══ RECORDS FOR THE TASK ══

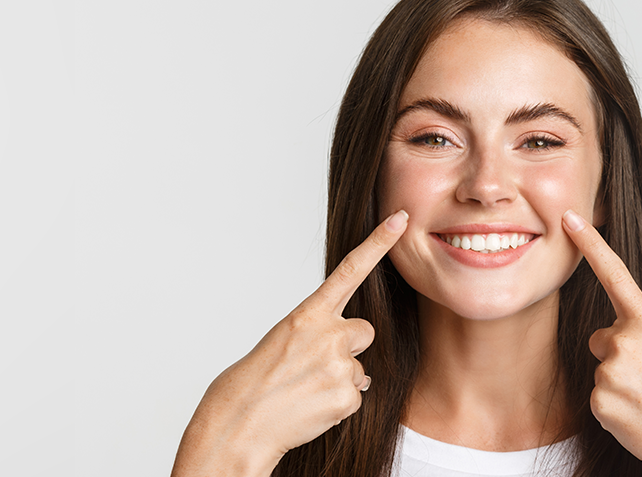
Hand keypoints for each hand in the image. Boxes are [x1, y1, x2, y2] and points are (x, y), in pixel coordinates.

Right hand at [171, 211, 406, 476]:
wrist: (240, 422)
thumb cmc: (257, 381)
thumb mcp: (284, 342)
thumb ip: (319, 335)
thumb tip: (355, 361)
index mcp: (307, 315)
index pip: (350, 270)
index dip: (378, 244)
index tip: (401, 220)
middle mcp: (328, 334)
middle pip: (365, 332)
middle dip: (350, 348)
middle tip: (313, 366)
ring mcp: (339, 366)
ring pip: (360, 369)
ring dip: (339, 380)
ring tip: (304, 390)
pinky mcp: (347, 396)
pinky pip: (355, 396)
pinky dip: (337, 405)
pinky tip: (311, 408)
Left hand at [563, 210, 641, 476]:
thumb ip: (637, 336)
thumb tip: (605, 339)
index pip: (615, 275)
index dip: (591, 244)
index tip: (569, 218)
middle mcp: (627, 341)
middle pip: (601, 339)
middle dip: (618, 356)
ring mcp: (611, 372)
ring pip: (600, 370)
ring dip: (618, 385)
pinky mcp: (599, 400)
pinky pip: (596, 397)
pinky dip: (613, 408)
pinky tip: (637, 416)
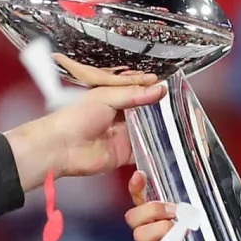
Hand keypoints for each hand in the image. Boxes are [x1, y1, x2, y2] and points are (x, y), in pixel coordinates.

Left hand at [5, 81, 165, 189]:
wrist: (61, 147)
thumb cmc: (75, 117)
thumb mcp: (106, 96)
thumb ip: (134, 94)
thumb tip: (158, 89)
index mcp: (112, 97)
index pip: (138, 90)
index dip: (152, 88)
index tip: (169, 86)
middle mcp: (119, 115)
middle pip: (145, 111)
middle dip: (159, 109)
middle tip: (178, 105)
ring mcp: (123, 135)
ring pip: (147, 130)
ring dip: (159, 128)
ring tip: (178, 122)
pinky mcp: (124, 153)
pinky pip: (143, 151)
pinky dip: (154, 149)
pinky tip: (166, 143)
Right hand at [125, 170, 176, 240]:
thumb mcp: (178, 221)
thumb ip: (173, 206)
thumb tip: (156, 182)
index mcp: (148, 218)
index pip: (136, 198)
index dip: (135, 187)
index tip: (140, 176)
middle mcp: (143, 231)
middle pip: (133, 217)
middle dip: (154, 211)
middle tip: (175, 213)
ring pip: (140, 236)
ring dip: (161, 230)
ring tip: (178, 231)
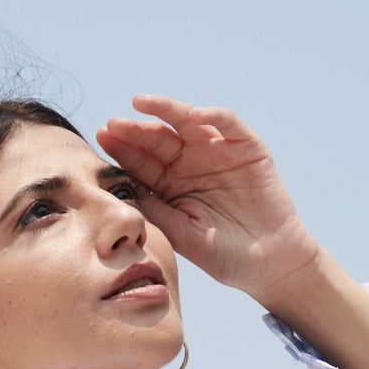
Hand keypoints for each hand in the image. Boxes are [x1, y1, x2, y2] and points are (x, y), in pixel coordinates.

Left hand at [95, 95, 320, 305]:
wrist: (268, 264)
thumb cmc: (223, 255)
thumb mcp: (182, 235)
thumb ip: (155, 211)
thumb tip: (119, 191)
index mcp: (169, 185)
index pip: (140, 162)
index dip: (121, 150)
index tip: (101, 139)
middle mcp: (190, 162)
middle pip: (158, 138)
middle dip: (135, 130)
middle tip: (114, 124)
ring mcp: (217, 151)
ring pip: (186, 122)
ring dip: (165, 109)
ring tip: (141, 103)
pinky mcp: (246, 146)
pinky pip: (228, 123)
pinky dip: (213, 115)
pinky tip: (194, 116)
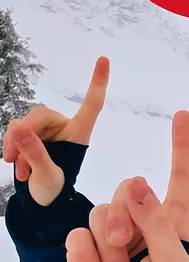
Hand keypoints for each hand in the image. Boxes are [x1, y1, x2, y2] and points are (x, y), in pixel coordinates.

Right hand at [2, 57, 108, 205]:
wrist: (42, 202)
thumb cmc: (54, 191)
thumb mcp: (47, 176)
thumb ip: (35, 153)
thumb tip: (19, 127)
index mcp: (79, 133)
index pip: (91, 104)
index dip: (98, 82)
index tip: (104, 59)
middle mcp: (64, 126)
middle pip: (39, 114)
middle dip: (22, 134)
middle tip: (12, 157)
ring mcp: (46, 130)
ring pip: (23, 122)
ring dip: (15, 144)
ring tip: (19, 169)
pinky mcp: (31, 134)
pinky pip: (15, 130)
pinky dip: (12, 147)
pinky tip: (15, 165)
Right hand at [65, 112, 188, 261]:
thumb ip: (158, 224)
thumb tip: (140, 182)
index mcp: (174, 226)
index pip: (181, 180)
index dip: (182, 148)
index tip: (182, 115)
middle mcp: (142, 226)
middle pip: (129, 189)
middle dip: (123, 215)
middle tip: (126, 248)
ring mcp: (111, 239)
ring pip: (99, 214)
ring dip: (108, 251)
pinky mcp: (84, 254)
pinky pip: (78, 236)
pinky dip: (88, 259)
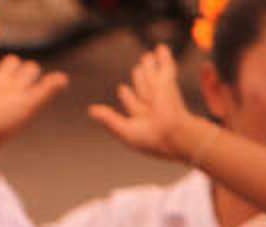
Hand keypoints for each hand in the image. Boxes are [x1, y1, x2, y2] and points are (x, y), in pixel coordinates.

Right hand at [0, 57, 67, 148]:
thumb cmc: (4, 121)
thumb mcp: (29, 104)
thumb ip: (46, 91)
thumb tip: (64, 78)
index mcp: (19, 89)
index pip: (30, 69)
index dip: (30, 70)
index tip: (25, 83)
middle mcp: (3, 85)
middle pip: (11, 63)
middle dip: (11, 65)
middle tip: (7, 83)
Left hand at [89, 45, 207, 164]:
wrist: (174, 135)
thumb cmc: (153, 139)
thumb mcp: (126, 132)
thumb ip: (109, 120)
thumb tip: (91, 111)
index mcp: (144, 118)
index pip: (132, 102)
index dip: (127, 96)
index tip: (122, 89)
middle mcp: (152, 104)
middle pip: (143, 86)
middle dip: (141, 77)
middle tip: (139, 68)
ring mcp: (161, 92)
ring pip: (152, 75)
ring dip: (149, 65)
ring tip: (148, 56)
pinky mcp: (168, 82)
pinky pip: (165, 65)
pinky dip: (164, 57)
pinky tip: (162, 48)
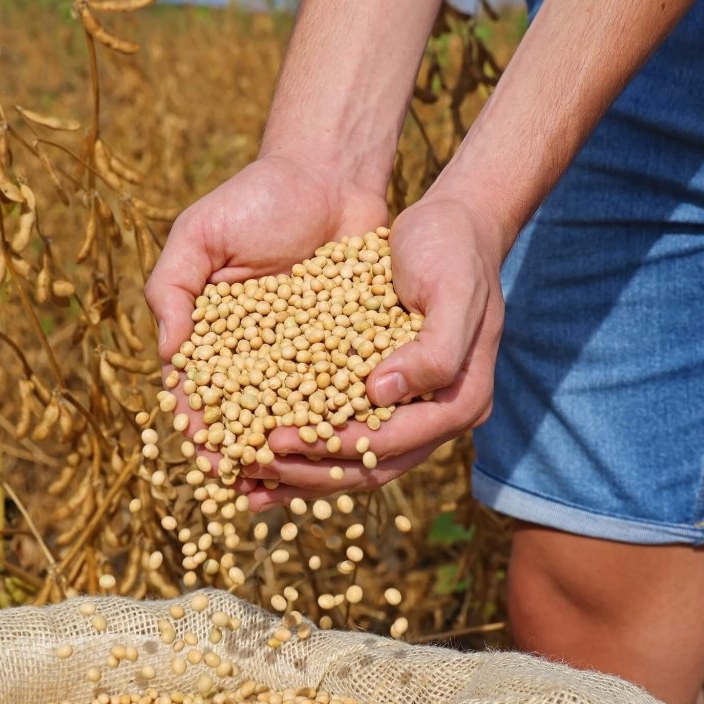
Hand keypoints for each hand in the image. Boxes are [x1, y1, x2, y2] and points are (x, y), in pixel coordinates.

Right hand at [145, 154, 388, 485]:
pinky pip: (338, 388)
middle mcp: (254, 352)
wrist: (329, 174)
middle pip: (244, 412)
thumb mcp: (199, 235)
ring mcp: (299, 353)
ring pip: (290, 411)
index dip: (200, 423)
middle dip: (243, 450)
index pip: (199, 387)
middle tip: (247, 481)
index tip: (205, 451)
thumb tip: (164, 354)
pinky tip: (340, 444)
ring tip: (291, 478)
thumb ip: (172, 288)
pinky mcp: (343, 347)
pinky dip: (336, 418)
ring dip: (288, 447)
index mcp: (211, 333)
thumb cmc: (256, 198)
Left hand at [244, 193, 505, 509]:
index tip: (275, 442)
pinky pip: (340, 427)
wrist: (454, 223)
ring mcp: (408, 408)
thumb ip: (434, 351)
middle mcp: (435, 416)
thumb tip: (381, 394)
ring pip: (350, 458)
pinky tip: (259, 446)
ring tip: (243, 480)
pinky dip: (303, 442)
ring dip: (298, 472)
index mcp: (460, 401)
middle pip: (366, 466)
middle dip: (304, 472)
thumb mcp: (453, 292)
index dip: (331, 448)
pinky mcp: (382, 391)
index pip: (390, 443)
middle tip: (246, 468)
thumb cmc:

═══

Could you restate, word for word, every line from the one containing "thumb mcp: (453, 292)" through the last line of the records above, and nothing more?

thumb mcp: (453, 292)
index dip: (331, 448)
pinky mcp: (382, 391)
index pip: (390, 443)
middle tip: (246, 468)
thumb cmc:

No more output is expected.